Other critics felt more fondly of the level. Critics like Edge, Eurogamer, and Destructoid found its difficulty overstated. Edge felt that its challenge derived from players' difficulties in navigating the dungeon rather than the dungeon actually being difficult, while Eurogamer suggests that the relative newness of 3D gameplay contributed to this. It was held as one of the best dungeons in the series by Official Nintendo Magazine, GameZone, and Eurogamer, who called it representative of Japan's "mastery in the medium". Author Anthony Bean discussed the Water Temple's literal water cleansing following its completion as an analogue to Link's spiritual growth through his adult years. Bean also touched upon the Room of Illusion, discussing the lone tree in its center as potentially relating to both the Great Deku Tree and the Kokiri Forest, both of which Link has lost. He notes that Dark Link was reflective of Link challenging and accepting an undesirable aspect of himself as well as further representing Link's feelings of "loss and resentment".
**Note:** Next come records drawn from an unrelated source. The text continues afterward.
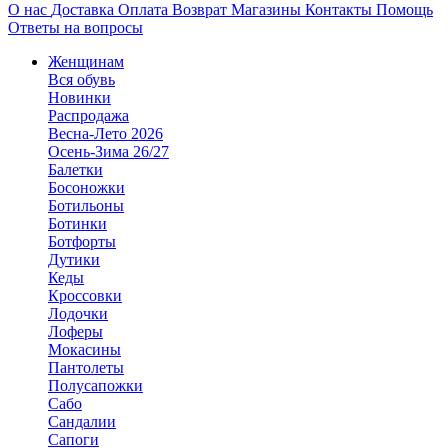
О нас
Доставка
Оплата
Возврат
Магазины
Контакты
Помощь
Ответы на вопросы
Женщинам
Вся обувь
Новинки
Распродажа
Весна-Лето 2026
Осень-Зима 26/27
Балетки
Босоножки
Ботильоны
Ботинки
Ботфорты
Дутики
Кеды
Кроссовки
Лодочки
Лоферы
Мокасины
Пантолеты
Полусапожки
Сабо
Сандалии
Сапоги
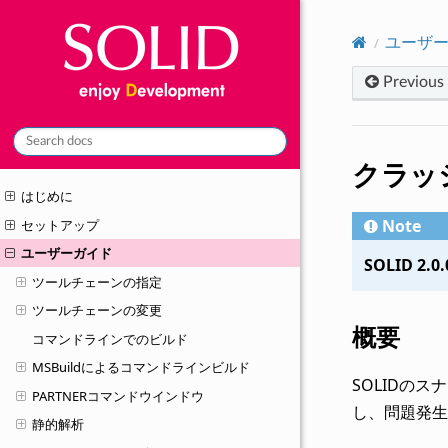
ユーザ
Previous
クラッ
はじめに
Note
セットアップ
ユーザーガイド
SOLID 2
ツールチェーンの指定
ツールチェーンの変更
概要
コマンドラインでのビルド
MSBuildによるコマンドラインビルド
SOLIDの
PARTNERコマンドウインドウ
し、問題発生
静的解析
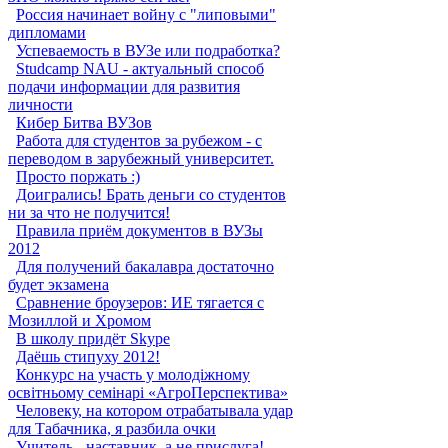
Россия начинает войну с "липовыми"
дипломами
Успеваемость в ВУЗе или подработка?
Studcamp NAU - актуальный способ
подачи информации для развития
личности
Кибер Битва ВУЗов
Работа для студентов за рубежом - с
переводом в зарубежный университет.
Просто поржать :)
Доигрались! Брать деньги со студентов
ни за что не получится!
Правила приём документов в ВУЗы
2012
Для получений бакалавра достаточно
будет экзамена
Сравнение броузеров: ИЕ тягается с
Мозиллой и Хромом
В школу придёт Skype
Даёшь стипуху 2012!
Конкурс на участь у молодіжному
освітньому семінарі «АгроПерспектива»
Человеку, на котором отрабатывала удар
для Табачника, я разбила очки
Учитель - наставник, а не прислуга!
===Response to criticism===
The Water Temple was the aspect of Ocarina of Time that Aonuma found most regrettable due to how it was received by players. The criticism it received led to Aonuma apologizing for its difficulty. In response to the criticism of the level, the designers of the 2011 Nintendo 3DS remake Ocarina of Time 3D sought to fix the level's issues. Shigeru Miyamoto felt that needing to pause to equip and unequip the Iron Boots in the Water Temple was cumbersome, leading them to fix this for the 3DS release by allowing players to do so without pausing. The level design remained the same, but was modified to feature red and green lights that direct players on the path to areas where they can raise or lower the water in the temple. Aonuma cited the Water Temple as one reason he wanted to create Ocarina of Time 3D, so that he could fix it. He felt that water levels like the Water Temple were a difficult thing for The Legend of Zelda designers to overcome. However, he disagreed that it was a difficult dungeon, arguing instead that managing the Iron Boots made it seem harder than it was. He still considers it one of his favorite The Legend of Zelda levels. Miyamoto teased Aonuma when an interviewer asked if players could skip Breath of the Wilds Water Temple, responding, "He didn't make the dungeons, so we're fine".